AI is often framed as a threat. At ELMO, we see it as an opportunity to embed people at the centre of transformation, ensuring innovation is balanced with psychological safety, fairness, and culture.
When we approach AI, we view it through multiple lenses: what is the business problem we need to solve, how it impacts teams, and what it means for the individual. These questions helped to shape our AI vision and charter, ensuring it was human focused and meaningful.
Leadership and culture
No one has created a perfect AI adoption blueprint, nor should they. It must be localised through the lens of the EVP, culture and company values.
While we’re working in unchartered territory, what I do know for sure is that for AI adoption to truly work, leadership must set the tone. Our CEO, Joseph Lyons, has been a vocal advocate, openly sharing his own use of AI within the leadership team and empowering employees to experiment.
We deliberately paired HR and technology leaders to demonstrate that one team can’t work without the other. This collaboration includes co-design workshops, shared decision-making and continuous dialogue to ensure initiatives align with our vision and charter.
Culture sits at the core of sustainable AI adoption. When updating our company values, employees resisted introducing an AI-specific value. Instead, together we created ‘Reimagine What’s Possible’, a human-centred value reflecting innovation, aspiration and integration.
Supporting our values refinement, we have also launched a Community of Practice (CoP) group connecting AI advocates across regions and teams. It’s still early days but already it’s building momentum, strong participation and confidence.
Change management is key to successfully embedding AI. We designed initiatives to reduce fear, build confidence, and make AI part of our everyday work:
- Guardrails first: Data governance and security come first, for both our customers and our people. Our information security team sets clear boundaries that protect customer data, while creating a safe, ethical environment for employees to experiment.
- ELMO AI Training Series: We kicked off with Educate Day, a dedicated day where employees stepped out of day-to-day work to explore AI, hear real-world use cases from experts, and begin building practical skills. This event sparked an ongoing series of AI training opportunities, all tracked with metrics linking learning to real-world application and upskilling outcomes.
- AI Champions: Early adopters shared their experiences, reframing AI use as positive, not as “cheating.” Every employee now has at least one AI-related goal in their FY26 performance plan, and adoption rates are measured alongside Google Workspace usage.
Together, these initiatives have fostered curiosity, reduced resistance and normalised AI across our workforce.
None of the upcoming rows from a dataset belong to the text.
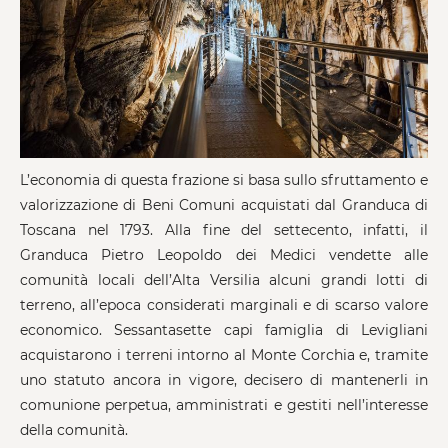
L’economia di questa frazione si basa sullo sfruttamento e
valorizzazione di Beni Comuni acquistati dal Granduca di
Toscana nel 1793. Alla fine del settecento, infatti, il
Granduca Pietro Leopoldo dei Medici vendette alle
comunità locali dell’Alta Versilia alcuni grandi lotti di
terreno, all’epoca considerati marginali e di scarso valore
economico. Sessantasette capi famiglia di Levigliani
acquistarono i terreni intorno al Monte Corchia e, tramite
uno statuto ancora in vigore, decisero di mantenerli in
comunione perpetua, amministrati e gestiti nell’interesse
della comunità.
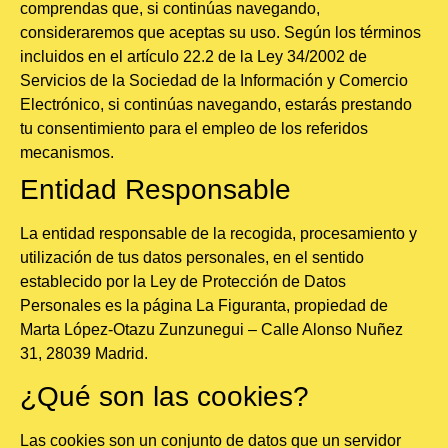
comprendas que, si continúas navegando,
consideraremos que aceptas su uso. Según los términos
incluidos en el artículo 22.2 de la Ley 34/2002 de
Servicios de la Sociedad de la Información y Comercio
Electrónico, si continúas navegando, estarás prestando
tu consentimiento para el empleo de los referidos
mecanismos.
Entidad Responsable
La entidad responsable de la recogida, procesamiento y
utilización de tus datos personales, en el sentido
establecido por la Ley de Protección de Datos
Personales es la página La Figuranta, propiedad de
Marta López-Otazu Zunzunegui – Calle Alonso Nuñez
31, 28039 Madrid.
¿Qué son las cookies?
Las cookies son un conjunto de datos que un servidor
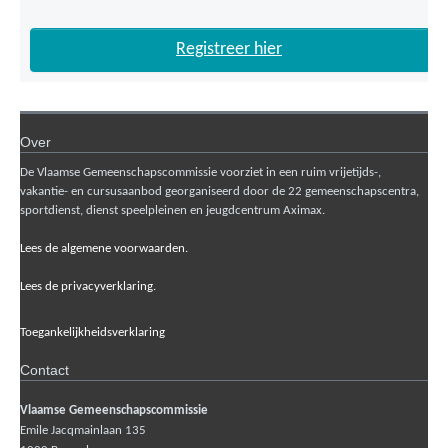
Registreer hier
Over
De Vlaamse Gemeenschapscommissie voorziet in een ruim vrijetijds-,
vakantie- en cursusaanbod georganiseerd door de 22 gemeenschapscentra,
sportdienst, dienst speelpleinen en jeugdcentrum Aximax.
Lees de algemene voorwaarden.
Lees de privacyverklaring.
Toegankelijkheidsverklaring
Contact
Vlaamse Gemeenschapscommissie
Emile Jacqmainlaan 135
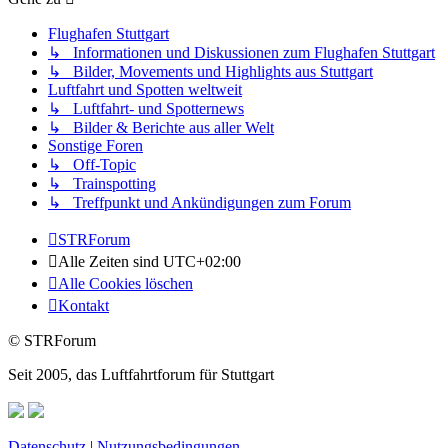
Flughafen Stuttgart
↳ Informationen und Diskussionen zum Flughafen Stuttgart
↳ Bilder, Movements und Highlights aus Stuttgart
Luftfahrt und Spotten weltweit
↳ Luftfahrt- und Spotternews
↳ Bilder & Berichte aus aller Welt
Sonstige Foren
↳ Off-Topic
↳ Trainspotting
↳ Treffpunkt und Ankündigungen zum Forum
STRForum
Alle Zeiten sind
UTC+02:00
Alle Cookies löschen
Kontakt
© STRForum
Seit 2005, das Luftfahrtforum für Stuttgart
Datenschutz
|
Nutzungsbedingungen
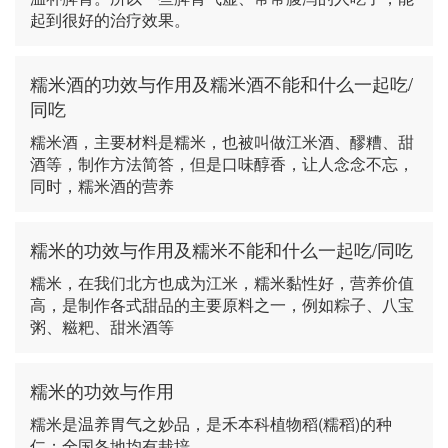
起到很好的治疗效果。
糯米酒的功效与作用及糯米酒不能和什么一起吃/
同吃
糯米酒，主要材料是糯米，也被叫做江米酒、醪糟、甜
酒等，制作方法简答，但是口味醇香，让人念念不忘，
同时，糯米酒的营养
糯米的功效与作用及糯米不能和什么一起吃/同吃
糯米，在我们北方也成为江米，糯米黏性好，营养价值
高，是制作各式甜品的主要原料之一，例如粽子、八宝
粥、糍粑、甜米酒等
糯米的功效与作用
糯米是温养胃气之妙品，是禾本科植物稻(糯稻)的种
仁；全国各地均有栽培。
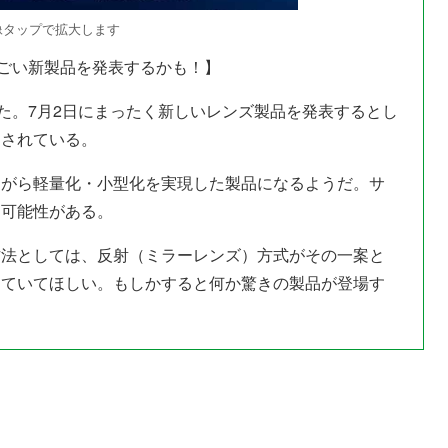
像タップで拡大します
すごい新製品を発表するかも！】
した。7月2日にまったく新しいレンズ製品を発表するとし
明されている。
ながら軽量化・小型化を実現した製品になるようだ。サ
る可能性がある。
方法としては、反射（ミラーレンズ）方式がその一案と
っていてほしい。もしかすると何か驚きの製品が登場す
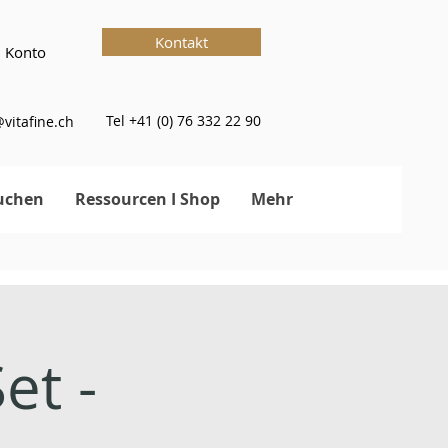
Kontakt
 Konto
Tel +41 (0) 76 332 22 90
vitafine.ch
uchen
Ressourcen I Shop
Mehr
et -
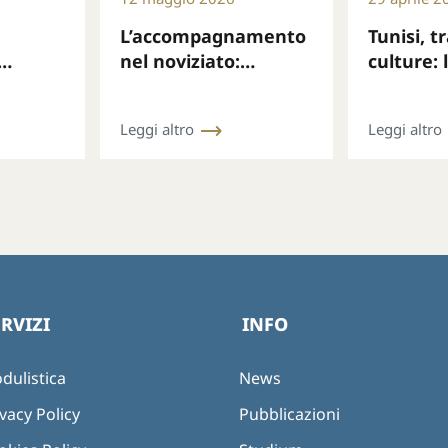
a
L’accompagnamento
Tunisi, t
nel noviziato:
culture: 
mondo
formare il cuore,
consacra
discernere,
a rinnov
Leggi altro
Leggi altro
accompagnare
mission
ERVIZI
INFO
dulistica
News
vacy Policy
Pubblicazioni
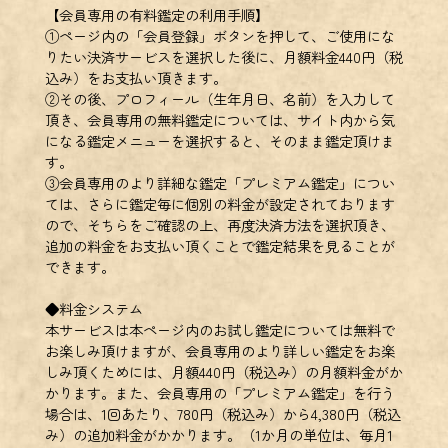
【会員専用の有料鑑定の利用手順】
①ページ内の「会員登録」ボタンを押して、ご使用にな
りたい決済サービスを選択した後に、月額料金440円（税
込み）をお支払い頂きます。
②その後、プロフィール（生年月日、名前）を入力して
頂き、会員専用の無料鑑定については、サイト内から気
になる鑑定メニューを選択すると、そのまま鑑定頂けま
す。
③会員専用のより詳細な鑑定「プレミアム鑑定」につい
ては、さらに鑑定毎に個別の料金が設定されております
ので、そちらをご確認の上、再度決済方法を選択頂き、
追加の料金をお支払い頂くことで鑑定結果を見ることが
できます。
◆料金システム
本サービスは本ページ内のお試し鑑定については無料で
お楽しみ頂けますが、会員専用のより詳しい鑑定をお楽
しみ頂くためには、月額440円（税込み）の月額料金がか
かります。また、会員専用の「プレミアム鑑定」を行う
場合は、1回あたり、780円（税込み）から4,380円（税込
み）の追加料金がかかります。（1か月の単位は、毎月1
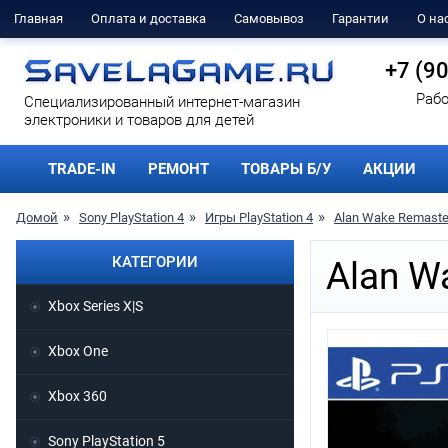
Главная
Оплата и доставка
Самовывоз
Гарантии
О на
+7 (9
Рабо
Cпециализированный интернет-магазин
электроники и товаров для детей
TRADE-IN
РЕМОНТ
ТОВАРЫ Б/У
АКЦИИ
Домой
Sony PlayStation 4
Игры PlayStation 4
Alan Wake Remaste
КАТЕГОРИИ
Alan W
Xbox Series X|S
Xbox One
Xbox 360
Sony PlayStation 5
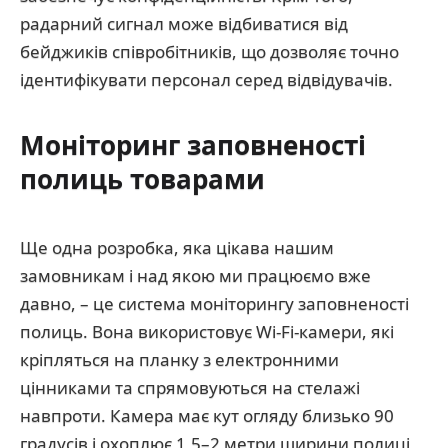
радарний сигнал може відбиватися від
бейджиків співробітників, що дозволяє точно
ідентифікувати персонал серед відвідувачів.
Моніторинг заповненості
полиць товарами
Ще одна розробка, яка цікава нашим
замовникам і над якою ми працюємо вже
давно, – це система моніторингу заповненості
полиць. Вона використовує Wi-Fi-камери, які
кріпляться на планку з електронними
цінниками та спрямовуються на стелажі
навпроти. Камера має кут огляду близько 90
градусів і охоплює 1,5–2 метри ширини полиці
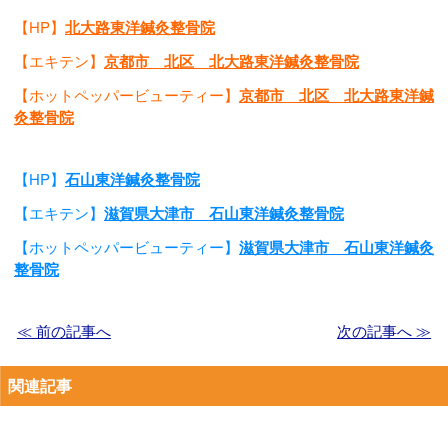
【HP】
北大路東洋鍼灸整骨院
【エキテン】
京都市 北区 北大路東洋鍼灸整骨院
【ホットペッパービューティー】
京都市 北区 北大路東洋鍼
灸整骨院
【HP】
石山東洋鍼灸整骨院
【エキテン】
滋賀県大津市 石山東洋鍼灸整骨院
【ホットペッパービューティー】
滋賀県大津市 石山東洋鍼灸
整骨院
≪ 前の記事へ
次の記事へ ≫
関連記事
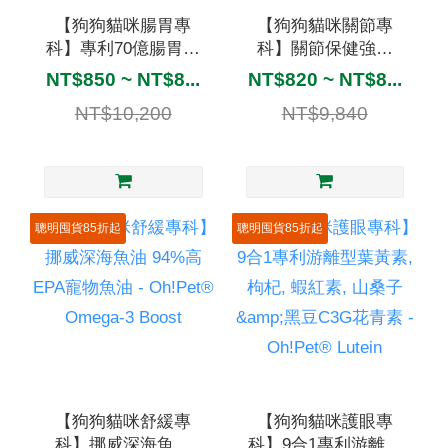
【狗狗貓咪腸胃專
【狗狗貓咪關節專
科】專利70億腸胃益
科】關節保健強效
生菌, 消化酵素&柿子
UC2, 綠唇貽貝&葡萄
NT$850 ~ NT$8...
NT$820 ~ NT$8...
萃取 - Oh!Pet® Pro-6
糖胺NAG - Oh!Pet®
NT$10,200
NT$9,840
Ultra Joint
聰明囤貨85折起
聰明囤貨85折起
【狗狗貓咪舒緩專
【狗狗貓咪護眼專
科】挪威深海魚油
科】9合1專利游離型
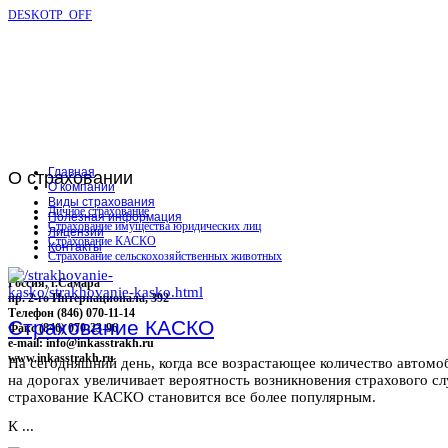
DESKOTP_OFF
Главная
О
страховании
О компании
Виды страхования
Личное страхование
Полезная информация
Страхование имущества юридических лиц
Лицензии
Страхование КАСКО
Контакты
Страхование сельскохозяйственных животных
Россия, г.Самара
пр. 2-го Интернационала, 392
Телефон (846) 070-11-14
Страхование КАСКО
Факс (846) 070-23-96
e-mail: info@inkasstrakh.ru
www.inkasstrakh.ru
На сегодняшний день, когда все возрастающее количество автомо
на дорогах увеличивает вероятность возникновения страхового сл
страхование КАСКО становится все более популярным.
К ...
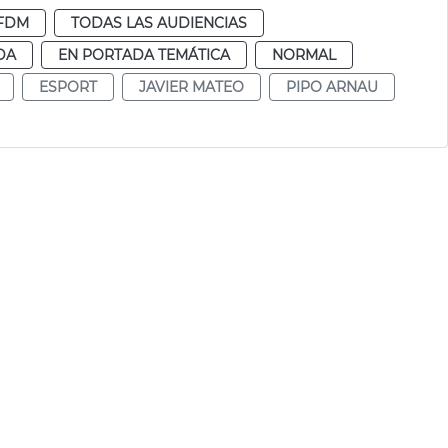
FDM
TODAS LAS AUDIENCIAS
DA
EN PORTADA TEMÁTICA
NORMAL
ESPORT
JAVIER MATEO
PIPO ARNAU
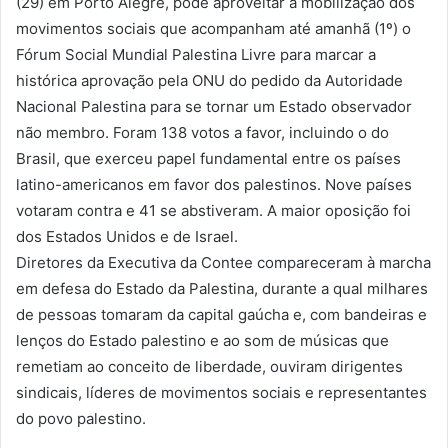
(29) em Porto Alegre, pôde aproveitar a mobilização dos
movimentos sociais que acompanham até amanhã (1º) o
Fórum Social Mundial Palestina Livre para marcar a
histórica aprovação pela ONU do pedido da Autoridade
Nacional Palestina para se tornar um Estado observador
não membro. Foram 138 votos a favor, incluindo o do
Brasil, que exerceu papel fundamental entre os países
latino-americanos em favor dos palestinos. Nove países
votaram contra e 41 se abstiveram. A maior oposição foi
dos Estados Unidos e de Israel.
Diretores da Executiva da Contee compareceram à marcha
em defesa do Estado da Palestina, durante a qual milhares
de pessoas tomaram da capital gaúcha e, com bandeiras e
lenços do Estado palestino e ao som de músicas que
remetiam ao conceito de liberdade, ouviram dirigentes
sindicais, líderes de movimentos sociais e representantes
do povo palestino.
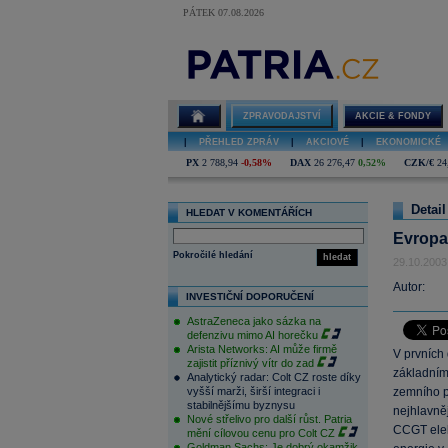
PÁTEK 07.08.2026
ZPRAVODAJSTVÍ
AKCIE & FONDY
|
PŘEHLED ZPRÁV
|
AKCIOVÉ
|
EKONOMICKÉ
PX
2 788,94
-0,58%
DAX
26 276,47
0,52%
CZK/€
24
Detail
HLEDAT V KOMENTÁŘÍCH
Evropa 
Pokročilé hledání
hledat
29.10.2003
Autor:
INVESTIČNÍ DOPORUČENÍ
AstraZeneca jako sázka na
defenzivu mimo AI horečku
Arista Networks: AI může firmě
V prvních
zajistit příznivý vítr do zad
základním
Analytický radar: Colt CZ roste díky
vyšší marži, širší integraci i
zemního pl
stabilnějšímu byznysu
nejhlavněj
Nové střelivo pro další růst. Patria
CCGT elekt
mění cílovou cenu pro Colt CZ
Goldman Sachs: Je dobrý okamžik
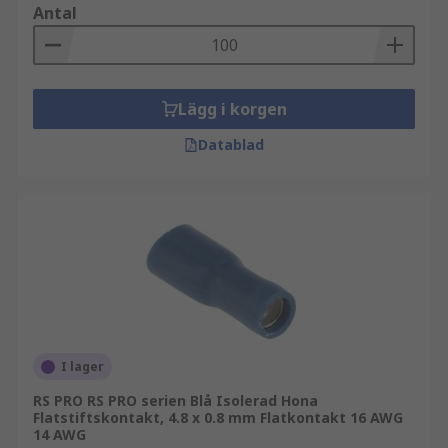
Antal
Lägg i korgen
Datablad
I lager
RS PRO RS PRO serien Blå Isolerad Hona
Flatstiftskontakt, 4.8 x 0.8 mm Flatkontakt 16 AWG
14 AWG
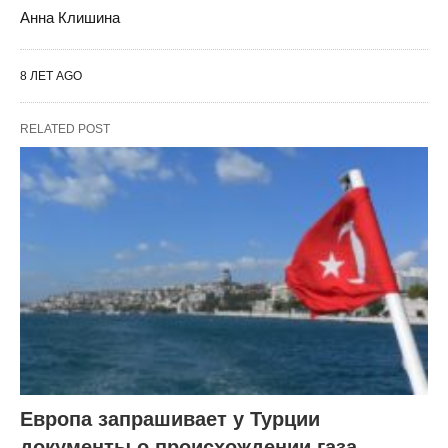
Анна Клишина
8 ЛЕТ AGO
RELATED POST
Европа запрашивает у Турции
документы о происхождении газа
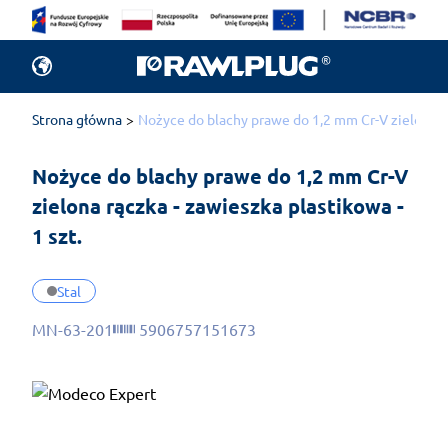
Strona główna
Nożyce do blachy prawe do 1,2 mm Cr-V zielona rąc
Nożyce do blachy prawe do 1,2 mm Cr-V 
zielona rączka - zawieszka plastikowa - 
1 szt.
Stal
MN-63-201
5906757151673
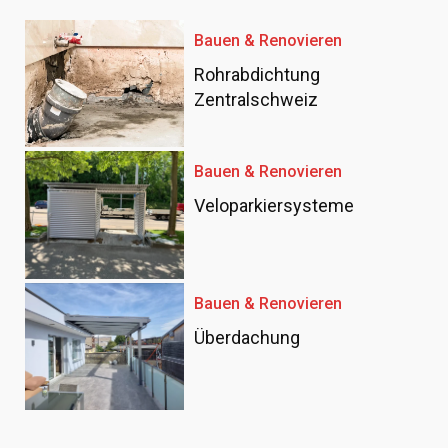
Bauen & Renovieren
Rohrabdichtung
Zentralschweiz
Bauen & Renovieren
Veloparkiersysteme
Bauen & Renovieren
Überdachung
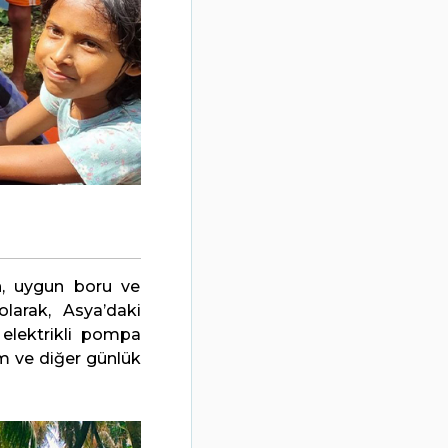
un, uygun boru ve
olarak, Asya’daki
 elektrikli pompa
ım ve diğer günlük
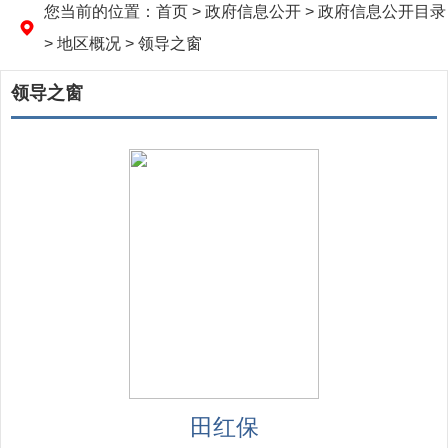
您当前的位置：
首页
>
政府信息公开
>
政府信息公开目录
>
地区概况
>
领导之窗
领导之窗
田红保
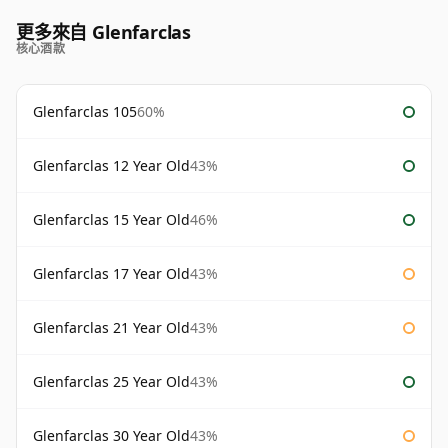
更多來自 Glenfarclas
核心酒款
Glenfarclas 105
60%
Glenfarclas 12 Year Old
43%
Glenfarclas 15 Year Old
46%
Glenfarclas 17 Year Old
43%
Glenfarclas 21 Year Old
43%
Glenfarclas 25 Year Old
43%
Glenfarclas 30 Year Old
43%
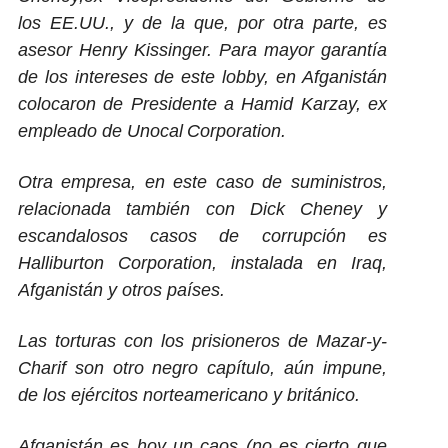
los EE.UU., y de la que, por otra parte, es
asesor Henry Kissinger. Para mayor garantía
de los intereses de este lobby, en Afganistán
colocaron de Presidente a Hamid Karzay, ex
empleado de Unocal
Corporation.
Otra empresa, en este caso de suministros,
relacionada también con Dick Cheney y
escandalosos casos de corrupción es
Halliburton Corporation, instalada en Iraq,
Afganistán y otros países.
Las torturas con los prisioneros de Mazar-y-
Charif son otro negro capítulo, aún impune,
de los ejércitos norteamericano y británico.
Afganistán es hoy un caos (no es cierto que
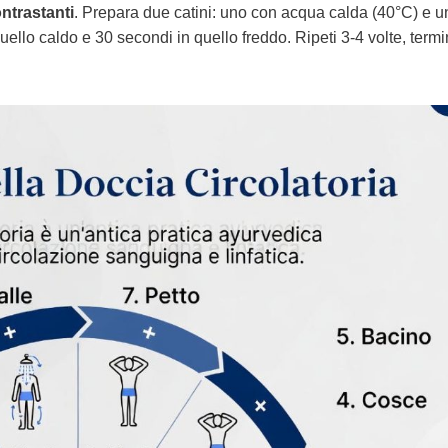
ontrastanti
. Prepara due catini: uno con acqua calda (40°C) e 
quello caldo e 30 secondi in quello freddo. Ripeti 3-4 volte, ter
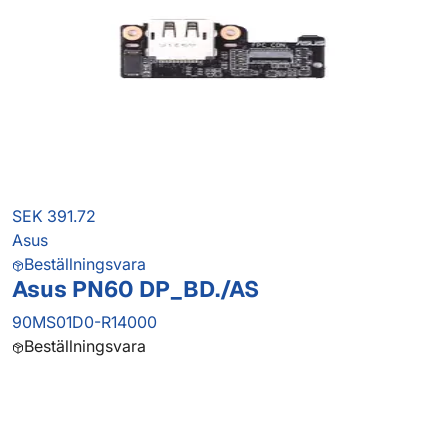
SEK 391.72
Asus
Beställningsvara
Asus PN60 DP_BD./AS
90MS01D0-R14000
Beställningsvara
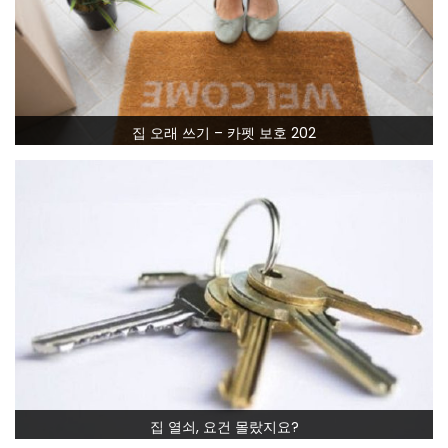
집 오래 쓰기 – 카펫 보호 202
집 열쇠, 요건 몰랐지요?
Saying “I used AI to help draft this email,” is seen as progress (as long as employees use the correct prompts), not a weakness.
Meet Nalah, the AI “team member”
A tangible example of our human-AI partnership in action is Nalah, an AI agent developed for a lead generation pilot, through the combined efforts of ELMO’s Sales Development Representative (SDR) team, our MLOps team and the People & Culture team.
Inspired by the strong and independent lioness ‘Nala’, our team nicknamed the AI agent Nalah. They co-created a logo and this personification has fostered a 'nurture to grow' mindset, where Nalah is treated not just as a tool, but as a valued team member. The team's ongoing investment in Nalah ensures it grows into a powerful, collaborative asset, directly contributing to our collective success.
That engagement is already paying off. Nalah enriches reports with more depth and complexity, helping SDRs develop stronger business acumen and confidence leveraging AI tools. Lead quality is improving, time is being freed for higher-value tasks, and early data shows call conversations becoming more substantive without sacrificing productivity.
This early data points to AI enhancing our people's capabilities rather than replacing their expertise, aligning perfectly to the human-AI partnership approach outlined in ELMO’s AI Charter.
Measuring success beyond ROI
As the Nalah case study demonstrates, AI adoption isn't only about hours saved. We regularly check employee sentiment and engagement to ensure psychological safety and sustainable implementation. Pulse surveys capture week-to-week experiences for those most involved, while initiatives like ELMO Educate Day achieved an eNPS of +50, demonstrating the value of learning and inspiration. We use insights to adapt programs and share progress.
Looking ahead: teams and the future of HR
I believe AI will fundamentally reshape how teams work. Automation may expand span of control (SOC) ratios from 1:5 to 1:10, and roles will increasingly blend functions, freeing people to focus on career-enriching work. Compensation models may evolve to reward those who work effectively with AI, creating more varied and engaging roles.
While some apprehension is natural, I see this as an energising opportunity for richer, more meaningful careers. For me, this journey is both professional and personal. I love innovation and questioning the status quo.
When I consider the HR function, I can’t imagine a world where it is replaced by AI. Instead, AI will be a partner that elevates HR’s strategic role. At ELMO, our own HR team acts as customer zero, testing and feeding back into product development and workflows before we go to market. This gives us richer insights through retrospectives and clear success metrics. For example, internal feedback on our Performance tool helped improve features, and using AI to streamline the review process drove a 100% completion rate, contributing to a strong performance culture and increased revenue.
This illustrates a wider point: as HR becomes more data-driven, human judgment remains essential. Recruitment is a clear example: some of the best hires come from ‘wild cards,’ and AI is not there yet on spotting that kind of talent. Ultimately, AI is not just about technology. It’s about people – their creativity, their curiosity, their confidence – and their ability to build a valued connection with their AI agent. And at ELMO, we’re not only preparing for the future of work, we’re actively shaping it, putting people at the heart of AI innovation.